[DOSSIER] Journées du courtage 2016 : producteurs et [...] 2/6

JDC 2016: Les relations producteurs/distributeurs sous l'ère DDA

JDC 2016: Les relations producteurs/distributeurs sous l'ère DDA
Claire Latour Les Journées du Courtage se tiennent au Palais des congrès de la Porte Maillot (Paris) les 20 et 21 septembre.

La directive sur la distribution d'assurance (DDA ou IDD en anglais) réorganise en profondeur la pratique de la distribution des produits d’assurance et touche l’ensemble de la chaîne de distribution. Une nouvelle évolution réglementaire qui touche aux relations producteurs/distributeurs en mettant l’accent sur des sujets sensible, du devoir de conseil à la rémunération.

« Dans la course au client final, comment évoluent les relations producteurs/distributeurs avec la future mise en œuvre de la directive sur la distribution d’assurance ? » Telle était la thématique de la première conférence plénière des Journées du courtage organisée mardi, une table ronde qui n’a pas laissé les courtiers indifférents. Loin de là, vu les inquiétudes clairement exprimées par le public. « Vous vous focalisez sur le conseil mais si cela continue, il n’y aura plus de conseil car plus de production… C’est un séisme qui se prépare ! » s’est inquiété un courtier exerçant depuis 1976. « Ce que j’observe ce sont des courtiers débordés par les exigences de formalisme trop lourdes vu la dimension de leur cabinet », s’inquiète un prestataire de logiciels informatiques. « Il y autant de formalités que d’assureurs, il faudrait un texte commun », demande alors le juriste d’un grand courtier. Sur scène, les interlocuteurs ont cherché à rassurer l’audience.

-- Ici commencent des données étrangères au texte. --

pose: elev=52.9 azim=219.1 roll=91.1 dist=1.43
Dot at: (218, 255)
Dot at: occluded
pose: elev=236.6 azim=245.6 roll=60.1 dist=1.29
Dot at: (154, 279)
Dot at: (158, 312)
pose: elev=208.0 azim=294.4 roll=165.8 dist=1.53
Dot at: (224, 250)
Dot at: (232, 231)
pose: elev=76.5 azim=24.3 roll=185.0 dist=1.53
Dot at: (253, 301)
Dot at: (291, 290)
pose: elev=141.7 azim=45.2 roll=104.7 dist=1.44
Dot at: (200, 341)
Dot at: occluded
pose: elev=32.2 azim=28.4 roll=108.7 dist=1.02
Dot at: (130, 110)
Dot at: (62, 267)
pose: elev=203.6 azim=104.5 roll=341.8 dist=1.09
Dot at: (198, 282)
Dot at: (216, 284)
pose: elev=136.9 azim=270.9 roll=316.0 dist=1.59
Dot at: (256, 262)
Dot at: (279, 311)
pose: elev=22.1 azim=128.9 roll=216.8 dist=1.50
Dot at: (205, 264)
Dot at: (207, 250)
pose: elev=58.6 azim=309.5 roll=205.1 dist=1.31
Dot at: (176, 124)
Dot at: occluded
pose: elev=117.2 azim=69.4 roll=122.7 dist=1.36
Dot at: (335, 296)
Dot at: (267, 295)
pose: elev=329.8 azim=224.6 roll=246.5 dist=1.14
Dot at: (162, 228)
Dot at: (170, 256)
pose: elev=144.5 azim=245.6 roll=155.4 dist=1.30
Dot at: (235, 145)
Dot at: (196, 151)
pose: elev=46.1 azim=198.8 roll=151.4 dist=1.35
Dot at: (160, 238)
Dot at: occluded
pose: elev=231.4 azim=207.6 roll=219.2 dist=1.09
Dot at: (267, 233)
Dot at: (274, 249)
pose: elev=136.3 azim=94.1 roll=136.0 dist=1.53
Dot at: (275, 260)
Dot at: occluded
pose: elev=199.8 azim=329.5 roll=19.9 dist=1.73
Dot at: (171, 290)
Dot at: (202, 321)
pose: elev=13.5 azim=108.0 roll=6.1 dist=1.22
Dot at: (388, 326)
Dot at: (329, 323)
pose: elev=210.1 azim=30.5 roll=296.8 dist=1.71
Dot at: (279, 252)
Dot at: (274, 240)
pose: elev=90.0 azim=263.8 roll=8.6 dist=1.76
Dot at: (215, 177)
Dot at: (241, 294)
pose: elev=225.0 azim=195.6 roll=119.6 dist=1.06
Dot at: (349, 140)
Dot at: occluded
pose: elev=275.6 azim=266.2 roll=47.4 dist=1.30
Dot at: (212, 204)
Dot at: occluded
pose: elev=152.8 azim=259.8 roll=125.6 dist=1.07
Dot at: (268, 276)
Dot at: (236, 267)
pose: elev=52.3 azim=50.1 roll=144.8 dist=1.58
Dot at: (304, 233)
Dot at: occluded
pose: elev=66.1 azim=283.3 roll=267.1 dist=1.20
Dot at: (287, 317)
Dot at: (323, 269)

Une responsabilité partagée

Le directeur du contrôle des pratiques commerciales à l’ACPR, Olivier Fliche, a souhaité tout d’abord minimiser l’étendue des changements. Il reconnaît les nouveaux concepts introduits par le texte, comme l’obligation de la formation continue ou l’introduction de règles pour prévenir les conflits d’intérêt, mais assure que la directive ne devrait pas révolutionner le marché français déjà très protecteur. « C’est une évolution », a-t-il assuré. Quant à l’étendue de la responsabilité à toute la chaîne de distribution, il rappelle qu’il s’agit d’une responsabilité partagée. « Il est naturel d’encadrer une entreprise pharmaceutique avant le lancement d’un produit, pour être certain qu’il convient à sa cible, mais cela n’enlève rien à la responsabilité du médecin qui le prescrit », a-t-il comparé. Reste que les producteurs pourraient avoir la tentation d’accroitre leur emprise sur leurs intermédiaires sous cette nouvelle ère de responsabilisation.

Des liens étroits

Sous cette nouvelle ère, Jean-Luc Montané, directeur général d’Axa Entreprises, a détaillé les évolutions de sa société, soit une plus étroite collaboration entre les différentes entités et l’élargissement des comités dont l’objet est la sécurisation financière aux impératifs réglementaires, comme l’adéquation à une cible donnée. Mais il a assuré ne pas se positionner en contrôleur des intermédiaires. « On ne se considère pas comme légitime pour aller contrôler les pratiques des intermédiaires », a-t-il insisté. « Je ne tiens pas particulièrement à ce que le courtier grossiste soit celui qui endosse le rôle de contrôle de distribution », a de son côté réagi Roger Mainguy,  directeur général d’April Santé Prévoyance, en précisant avoir récemment reçu l’ACPR entre ses murs. Mais il a souligné les plus fortes imbrications entre le porteur de risque et le courtier grossiste dans la conception du produit et l’adéquation à sa cible. Tout en rappelant : « S’il faut aller plus loin, cela a un coût et ce n’est pas neutre. »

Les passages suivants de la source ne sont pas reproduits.